I write “stupid question” because I have been smitten by Distro Fever since the mid 1990s, so I really ought to know the answer myself
From what I gather, gnome handles color management very well. And that presently, the best distro probably would be Fedora Labs’ Design Suite.
Sounded like great fun. It was, until I discovered that Fedora kindly refuses to boot when it detects a Ryzen 7 cpu and a Crosshair VII Hero motherboard.
Sigh.
What’s your opinion about color management and distros? Have you got a nice, working combination?
If you want ease of use, a full desktop environment like Gnome or KDE Plasma is the way to go. You can graphically set all the things in them. I think both of them work equally well for a color managed workflow. Also this is on X11. As @dutch_wolf recently pointed out, wayland leaves a bit to be desired.
My main editing box is a very minimal Debian Stable. I use i3 WM and rofi to launch my programs. I use xcalib (I think that’s the name?!) to load in my monitor’s ICC profiles, which have been profiled using DisplayCal.
I use the appimages of GIMP, HDRMerge, and LuminanceHDR. I use the flatpaks of darktable, rawtherapee, and geeqie.
I work mostly in AdobeRGB (Actually its my working profile in darktable… which is probably terrible) since my main output is my Epson SC P600 or sRGB for the web. It works well, what I see on screen is what I print.
Cinnamon has good color management, too. colord-kde is ok if you have only 1 screen. For more than 1 screen Gnome or Cinnamon are the best DEs.
You can also use other DEs or window managers. If you use apps that do not depend on colord or xatom. And do not do screen calibration with thehelp of software (Displaycal), only profiling. You can set the profile manually in most graphics apps - the only exception is darktable, as far as I know. You can set the profile manually in dt, too, for one session, but it forgets your choice when closed.
Debian 9: No problems using dispcalGUI and colord-kde for KDE. But colord-kde isn’t part of the stable release. It is still stuck in experimental today.
Next Debian release is coming and I don’t know what is blocking and needs to be done to get it into testing. This are the only open bugs: https://bugs.debian.org/cgi-bin/pkgreport.cgi?pkg=colord-kde;dist=unstable
OT: But there is one even more important lib blocked for Debian 10: exiv2 is still stuck at v0.25. Because of security issues v0.26 is still in experimental. Best would be to have 0.27.
Ok. I just realized that you are the one who helped me the other day with dt color management (right?).
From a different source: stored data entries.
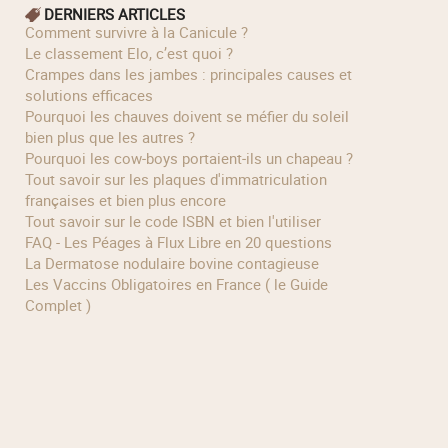
DERNIERS ARTICLES
Comment survivre à la Canicule ?
Le classement Elo, c’est quoi ?
Crampes dans les jambes : principales causes et
solutions efficaces
Pourquoi les chauves doivent se méfier du soleil
bien plus que les autres ?
Pourquoi les cow‑boys portaient‑ils un chapeau ?
Tout savoir sur les plaques d'immatriculation
françaises et bien plus encore
Tout savoir sur le code ISBN et bien l'utiliser
FAQ - Les Péages à Flux Libre en 20 questions
La Dermatose nodulaire bovine contagieuse
Les Vaccins Obligatoires en France ( le Guide
Complet )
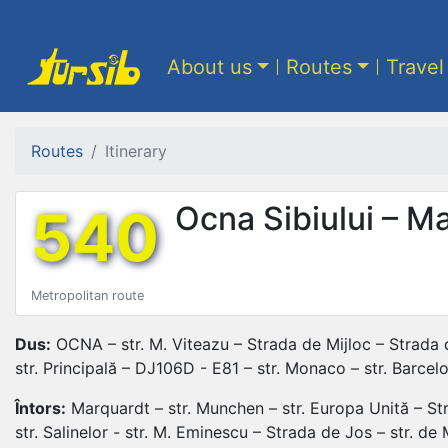
About us
Routes
Travel
Routes
Itinerary
540
Ocna Sibiului – M
Metropolitan route
Dus:
OCNA – str. M. Viteazu – Strada de Mijloc – Strada de 
str. Principală – DJ106D - E81 – str. Monaco – str. Barce
Întors:
Marquardt – str. Munchen – str. Europa Unită – Str.
str. Salinelor - str. M. Eminescu – Strada de Jos – str. de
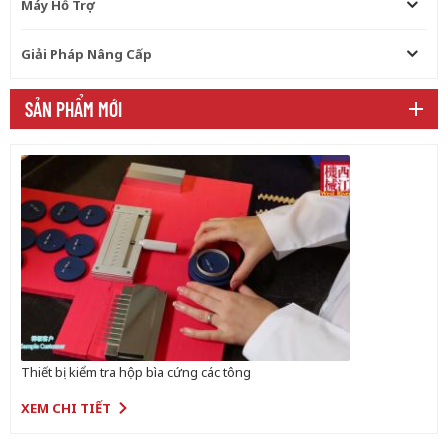
Máy Hỗ Trợ
Giải Pháp Nâng Cấp
SẢN PHẨM MỚI
Thiết bị kiểm tra hộp bìa cứng các tông
XEM CHI TIẾT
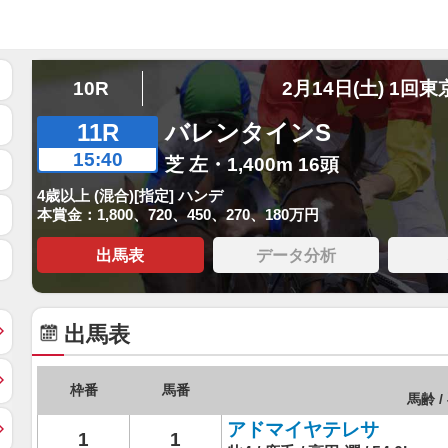
10R
2月14日(土) 1回東
11R
バレンタインS
15:40
芝 左・1,400m 16頭
4歳以上 (混合)[指定] ハンデ
本賞金：1,800、720、450、270、180万円
出馬表
データ分析
出馬表
枠番
馬番
馬齢 /
アドマイヤテレサ
1
1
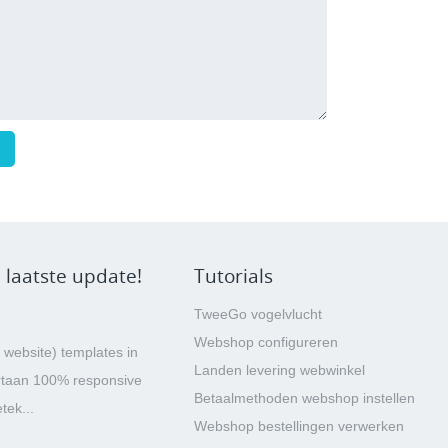
 laatste update!
Tutorials
TweeGo vogelvlucht
Webshop configureren
 website) templates in
Landen levering webwinkel
rtaan 100% responsive
Betaalmethoden webshop instellen
tek...
Webshop bestellingen verwerken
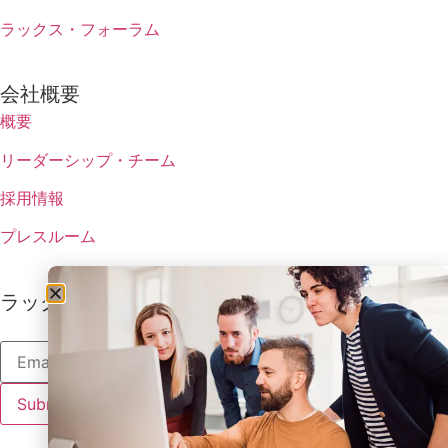
ラックス・フォーラム
会社概要
概要
リーダーシップ・チーム
採用情報
プレスルーム
ラックスの最新情報を受け取る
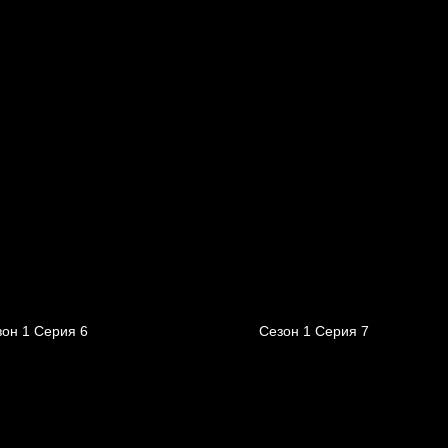
он 1 Серия 6
Сезон 1 Серия 7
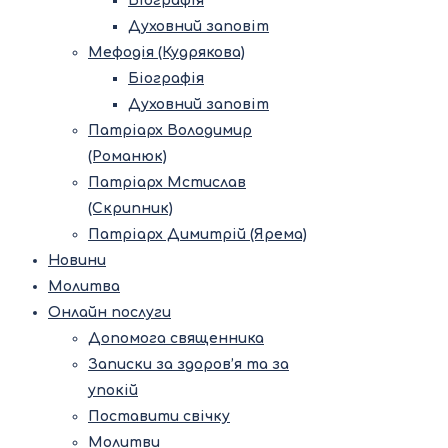
Біографія
Духовний заповіт
Мефодія (Кудрякова)
Біографія
Духовний заповіт
Патріарх Володимир
(Романюк)
Патріарх Мстислав
(Скрипник)
Патріарх Димитрій (Ярема)
Новини
Молитва
Онлайн послуги
Допомога священника
Записки за здоров’я та за
упокій
Поставити свічку
Молитви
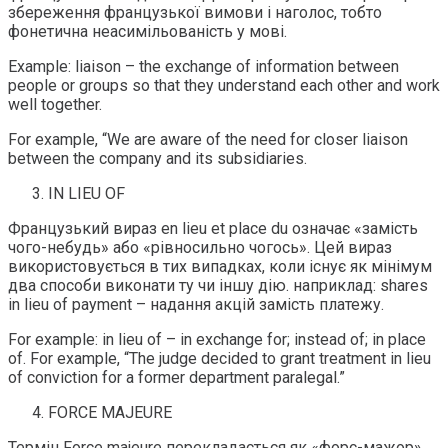
збереження французької вимови і наголос, тобто
фонетична неасимільованість у мові.
Example: liaison – the exchange of information between
people or groups so that they understand each other and work
well together.
For example, “We are aware of the need for closer liaison
between the company and its subsidiaries.
IN LIEU OF
Французький вираз en lieu et place du означає «замість
чого-небудь» або «рівносильно чогось». Цей вираз
використовується в тих випадках, коли існує як мінімум
два способи виконати ту чи іншу дію. наприклад: shares
in lieu of payment – надання акцій замість платежу.
For example: in lieu of – in exchange for; instead of; in place
of. For example, “The judge decided to grant treatment in lieu
of conviction for a former department paralegal.”
FORCE MAJEURE
Термін Force majeure перекладається як «форс-мажор».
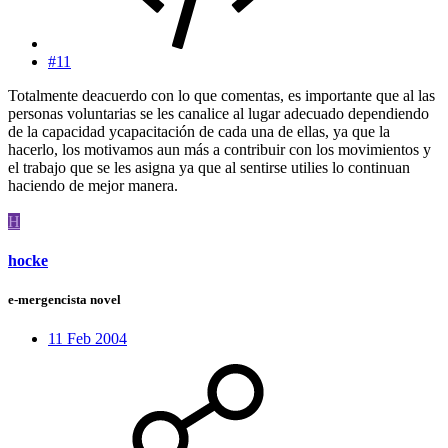
#11
Totalmente deacuerdo con lo que comentas, es importante que al las
personas voluntarias se les canalice al lugar adecuado dependiendo
de la capacidad ycapacitación de cada una de ellas, ya que la
hacerlo, los motivamos aun más a contribuir con los movimientos y
el trabajo que se les asigna ya que al sentirse utilies lo continuan
haciendo de mejor manera.
H
hocke
e-mergencista novel
11 Feb 2004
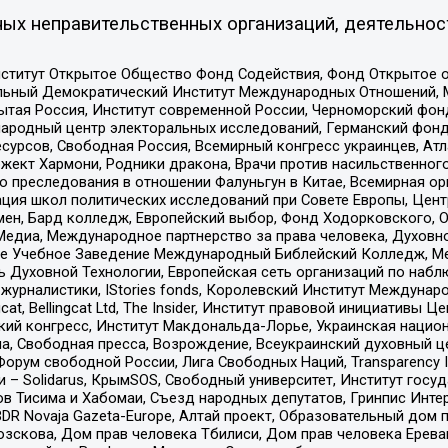
ых неправительственных организаций, деятельнос
ститут Открытое Общество Фонд Содействия, Фонд Открытое 
альный Демократический Институт Международных Отношений,
тая Россия, Институт современной России, Черноморский фонд
родный центр электоральных исследований, Германский фонд
рсов, Свободная Россия, Всемирный конгресс украинцев, Атла
ект Хармони, Родники дракона, Врачи против насильственного
ию преследования в отношении Фалуньгун в Китае, Всемирная о
ация школ политических исследований при Совете Европы, Цен
мен, Бард колледж, Европейский выбор, Фонд Ходорковского,
едиа, Международное партнерство за права человека, Духовно
ое Учебное Заведение Международный Библейский Колледж, М
ь Духовной Технологии, Европейская сеть организаций по наб
урналистики, IStories fonds, Королевский Институт Между
gcat, Bellingcat Ltd, The Insider, Институт правовой инициатив
инский конгресс, Институт Макдональда-Лорье, Украинская нац
, Свободная пресса, Возрождение, Всеукраинский духовный цен
орум свободной России, Лига Свободных Наций, Transparеncy I
– Solidarus, КрымSOS, Свободный университет, Институт госу
в Тисима и Хабомаи, Съезд народных депутатов, Гринпис Инте
DR Novaja Gazeta-Europe, Алтай проект, Образовательный дом 
зскова, Дом прав человека Тбилиси, Дом прав человека Ерева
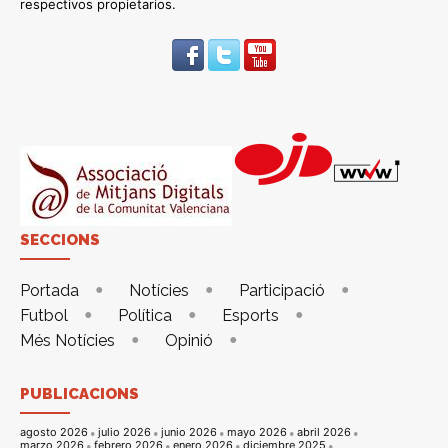
respectivos propietarios.
SECCIONS
Portada
Notícies
Participació
Futbol
Política
Esports
Més Notícies
Opinió
PUBLICACIONS
agosto 2026
julio 2026
junio 2026
mayo 2026
abril 2026
marzo 2026
febrero 2026
enero 2026
diciembre 2025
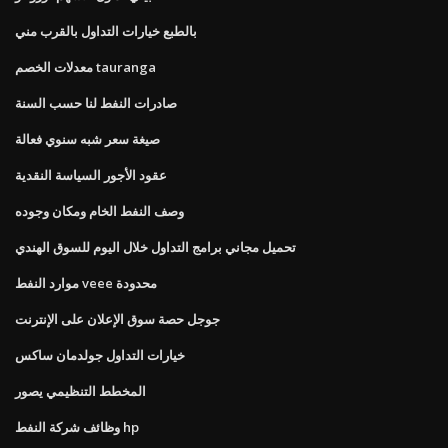
بالطبع خيارات التداول بالقرب مني
معدلات الخصم tauranga
صادرات النفط لنا حسب السنة
صيغة سعر شبه سنوي فعالة
عقود الأجور السياسة النقدية
وصف النفط الخام ومكان وجوده
تحميل مجاني برامج التداول خلال اليوم للسوق الهندي
موارد النفط veee محدودة
جوجل حصة سوق الإعلان على الإنترنت
خيارات التداول جولدمان ساكس
المخطط التنظيمي يصور
وظائف شركة النفط hp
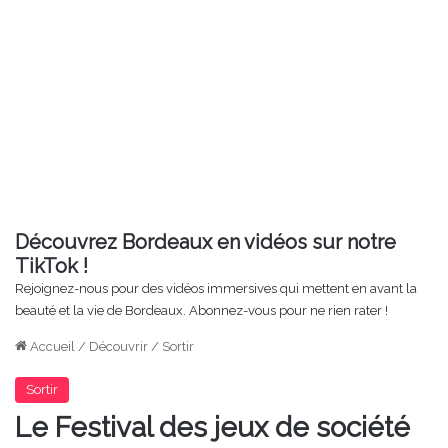
Découvrez Bordeaux en vidéos sur notre
TikTok !
Rejoignez-nous pour des vidéos immersives qui mettent en avant la
beauté et la vie de Bordeaux. Abonnez-vous pour ne rien rater !
Accueil
/
Découvrir
/
Sortir
Sortir
Le Festival des jeux de société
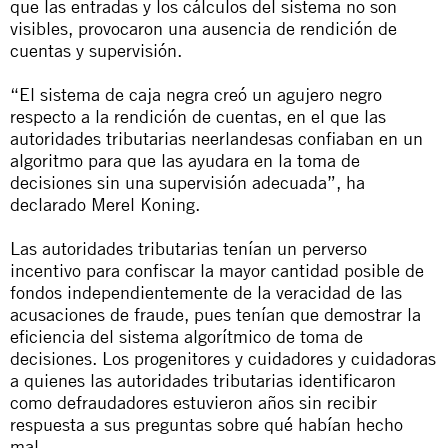
que las entradas y los cálculos del sistema no son
visibles, provocaron una ausencia de rendición de
cuentas y supervisión.
“El sistema de caja negra creó un agujero negro
respecto a la rendición de cuentas, en el que las
autoridades tributarias neerlandesas confiaban en un
algoritmo para que las ayudara en la toma de
decisiones sin una supervisión adecuada”, ha
declarado Merel Koning.
Las autoridades tributarias tenían un perverso
incentivo para confiscar la mayor cantidad posible de
fondos independientemente de la veracidad de las
acusaciones de fraude, pues tenían que demostrar la
eficiencia del sistema algorítmico de toma de
decisiones. Los progenitores y cuidadores y cuidadoras
a quienes las autoridades tributarias identificaron
como defraudadores estuvieron años sin recibir
respuesta a sus preguntas sobre qué habían hecho
mal.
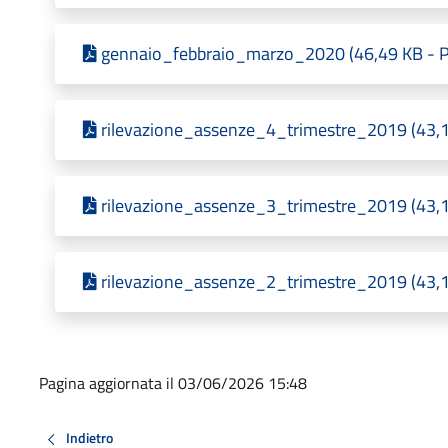
gennaio_febbraio_marzo_2020 (46,49 KB - Pu
rilevazione_assenze_4_trimestre_2019 (43,19
rilevazione_assenze_3_trimestre_2019 (43,18
rilevazione_assenze_2_trimestre_2019 (43,18
Pagina aggiornata il 03/06/2026 15:48
Indietro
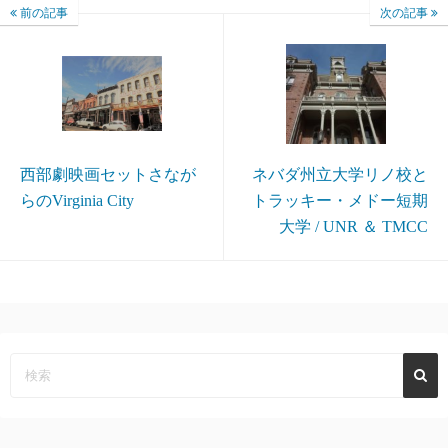
前の記事
次の記事
西部劇映画セットさなが
ネバダ州立大学リノ校と
らのVirginia City
トラッキー・メドー短期
大学 / UNR ＆ TMCC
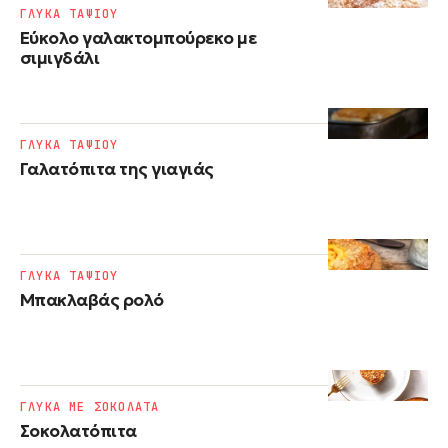
ΓΛΥΚΑ ΤΑΨΙΟΥ
Εύκολο γαλακτομπούρεκο με
σιμιγδάλι
ΓΛΥΚΑ ΤΑΨΙΟΥ
Γαλατόπιτα της γιαγιάς
ΓΛΥΚΑ ΤΑΨΙΟΥ
Μπακλαβάς ρολό
ΓΛΥΚΑ ΜΕ ΣΟΚΟΛΑΤΑ
Σοκολατόπιτα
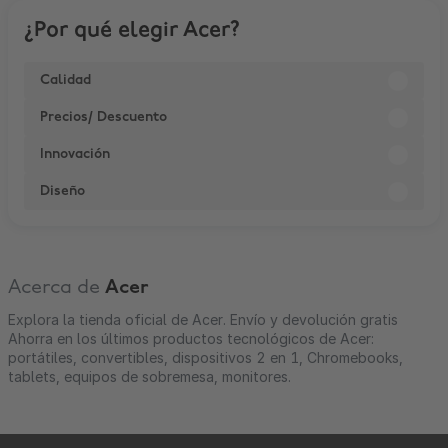
¿Por qué elegir Acer?
Calidad
Precios/ Descuento
Innovación
Diseño
Acerca de
Acer
Explora la tienda oficial de Acer. Envío y devolución gratis
Ahorra en los últimos productos tecnológicos de Acer:
portátiles, convertibles, dispositivos 2 en 1, Chromebooks,
tablets, equipos de sobremesa, monitores.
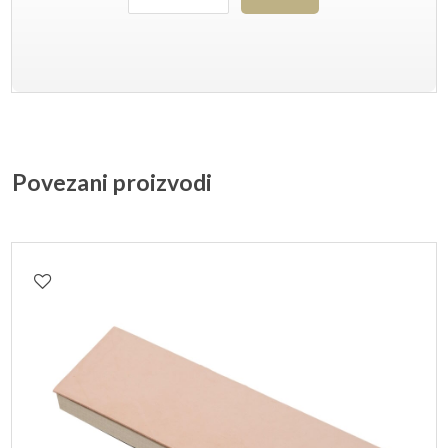
Povezani proizvodi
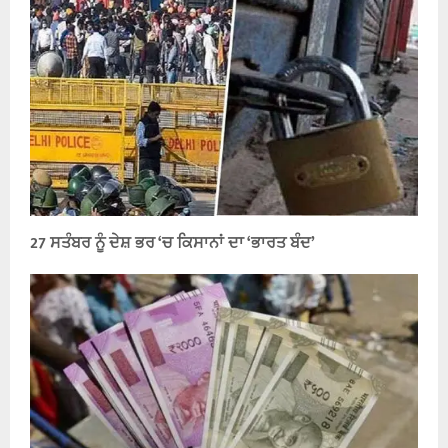
27 ਸਤੰਬਰ ਨੂੰ ਦੇਸ਼ ਭਰ ‘ਚ ਕਿਸਾਨਾਂ ਦਾ ‘ਭਾਰਤ ਬੰਦ’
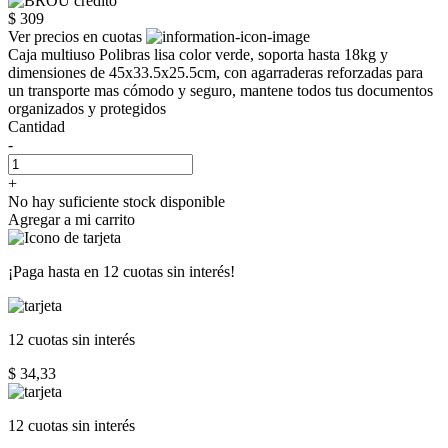
$ 309
Ver precios en cuotas
Caja multiuso Polibras lisa color verde, soporta hasta 18kg y
dimensiones de 45x33.5x25.5cm, con agarraderas reforzadas para
un transporte mas cómodo y seguro, mantene todos tus documentos
organizados y protegidos
Cantidad
-
+
No hay suficiente stock disponible
Agregar a mi carrito
¡Paga hasta en
12 cuotas sin interés!
12 cuotas
sin interés
$ 34,33
12 cuotas
sin interés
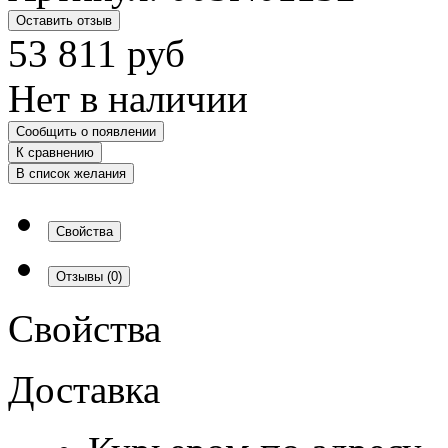
Оставить отзыв
53 811
руб
Нет в наличии
Сообщить о появлении
К сравнению
В список желания
Свойства
Отзывы
(0)
Свойства
Доставка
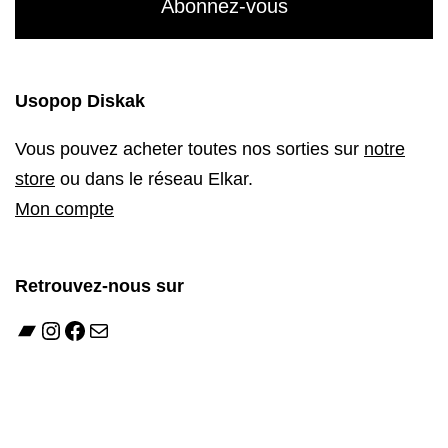
Usopop Diskak
Vous pouvez acheter toutes nos sorties sur
notre
store
ou dans le réseau Elkar.
Mon compte
Retrouvez-nous sur
Bandcamp
Instagram
Facebook
E-mail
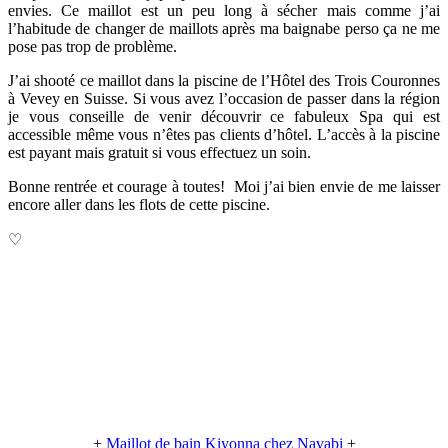
envies. Ce maillot est un peu long à sécher mais comme j’ai
l’habitude de changer de maillots après ma baignabe perso ça ne me
pose pas trop de problème.
J’ai shooté ce maillot dans la piscine de l’Hôtel des Trois Couronnes
à Vevey en Suisse. Si vous avez l’occasion de passer dans la région
je vous conseille de venir découvrir ce fabuleux Spa qui est
accessible même vous n’êtes pas clients d’hôtel. L’accès à la piscine
est payant mais gratuit si vous effectuez un soin.
Bonne rentrée et courage à toutes! Moi j’ai bien envie de me laisser
encore aller dans les flots de cette piscine.
♡
+
Maillot de bain Kiyonna chez Navabi
+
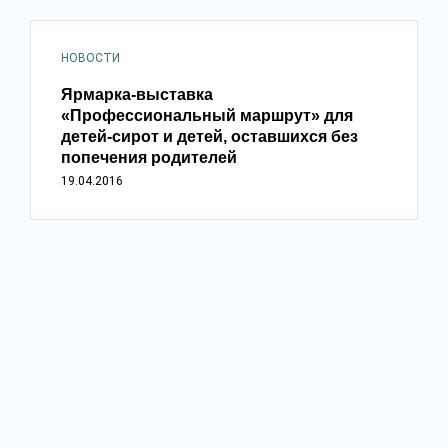
НОВОСТИ
Ярмарка-выставка
«Профессиональный маршрут» для
детей-сирот и детей, оставшихся без
попечения родителей
19.04.2016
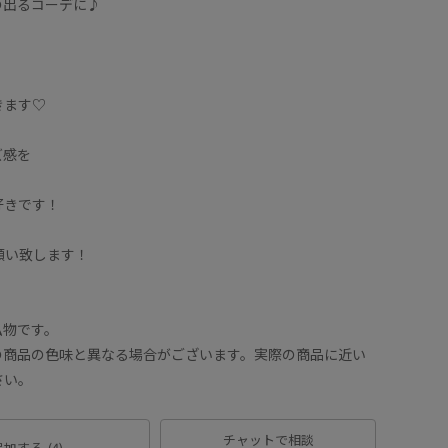
の出るコーデに♪
きます♡
ズ感を
好きです！
お願い致します！
私物です。
の商品の色味と異なる場合がございます。実際の商品に近い
さい。
チャットで相談
追加する
(4)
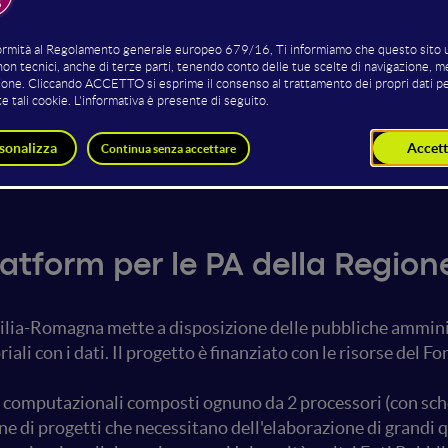
erdini
Andrea Iacobucci
Giada Spacca
 e Statistica
EQ Sviluppo Sistemi di Business
EQ Sviluppo
-Romagna
Intelligence - Area Dati
Innovative
Regione Emilia-Romagna
Regione Em
latform per le PA della Regi
lia-Romagna mette a disposizione delle pubbliche amminist
riali con i dati. Il progetto è finanziato con le risorse del F
i computazionali composti ognuno da 2 processori (con sched
e di progetti che necessitano dell'elaborazione di grandi qu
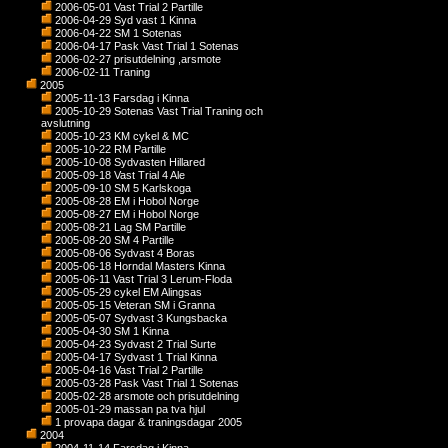
2006-05-01 Vast Trial 2 Partille
2006-04-29 Syd vast 1 Kinna
2006-04-22 SM 1 Sotenas
2006-04-17 Pask Vast Trial 1 Sotenas
2006-02-27 prisutdelning ,arsmote
2006-02-11 Traning
2005
2005-11-13 Farsdag i Kinna
2005-10-29 Sotenas Vast Trial Traning och
avslutning
2005-10-23 KM cykel & MC
2005-10-22 RM Partille
2005-10-08 Sydvasten Hillared
2005-09-18 Vast Trial 4 Ale
2005-09-10 SM 5 Karlskoga
2005-08-28 EM i Hobol Norge
2005-08-27 EM i Hobol Norge
2005-08-21 Lag SM Partille
2005-08-20 SM 4 Partille
2005-08-06 Sydvast 4 Boras
2005-06-18 Horndal Masters Kinna
2005-06-11 Vast Trial 3 Lerum-Floda
2005-05-29 cykel EM Alingsas
2005-05-15 Veteran SM i Granna
2005-05-07 Sydvast 3 Kungsbacka
2005-04-30 SM 1 Kinna
2005-04-23 Sydvast 2 Trial Surte
2005-04-17 Sydvast 1 Trial Kinna
2005-04-16 Vast Trial 2 Partille
2005-03-28 Pask Vast Trial 1 Sotenas
2005-02-28 arsmote och prisutdelning
2005-01-29 massan pa tva hjul
1 provapa dagar & traningsdagar 2005
2004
Anyway, this is my experience. I think it really is not the distro. Cinnamon and Gnome work well with all distros as far as CM is concerned.
But not after having spent far too many hours trying to get a live USB image to boot. Other fedora versions come alive, but not the one I want; Nvidia gfx and a Ryzen cpu are components that fedora severely dislike
Well, I guess my advice that the distribution does not really matter in this respect was not so helpful?
I do not know. I did not try Fedora in years, probably. I kind of prefer Cinnamon. Looks nicer. So my main Linux system at the moment is Manjaro Cinnamon.
Normally, I would stick to Mint, but at the moment the Mint kernel is not very new and installing my Wacom tablet is kind of complicated.
I think whichever distro/DE gets out of your way and lets you do the work (process images) is the best for you. Don’t go for the bleeding edge unless your hardware requires it. Go for the DE you like.
I like all of them but I think something Debian-based and stable with KDE works best for me.
I have two monitors and there is no issues with them on recent versions of KDE. (5.9.0 and later)
I think I am going to try Fedora.
I think that Arch-based and Ubuntu-based Linuxes are good. Actually my favorite would be Mint, but, as I mentioned before, Mint has an older kernel which does not support my graphics tablet out of the box. Also, what I do not like about Ubuntu-based distros is the fact that they always place the EFI-files on the first HD (sda), even if there is an EFI-partition on the drive where you install LInux. That is different with Manjaro. MX is basically a good distro, too, but the software is really old.
Ubuntu and Ubuntu-based distros have the advantage that they are probably the most popular Linux. Before I switched to Manjaro I had Xubuntu with additionally installed Cinnamon. But Kubuntu is probably good, too, if you only have one screen.
OK. I think I just found out the most important difference between Ubuntu Studio and Fedora Design Suite: US comes with XFCE which has no color management. So FDS ist definitely better. However, I tried it on a virtual pc and apparently installation and partitioning is not so easy, anyway completely different than what I know from Ubuntu and Manjaro.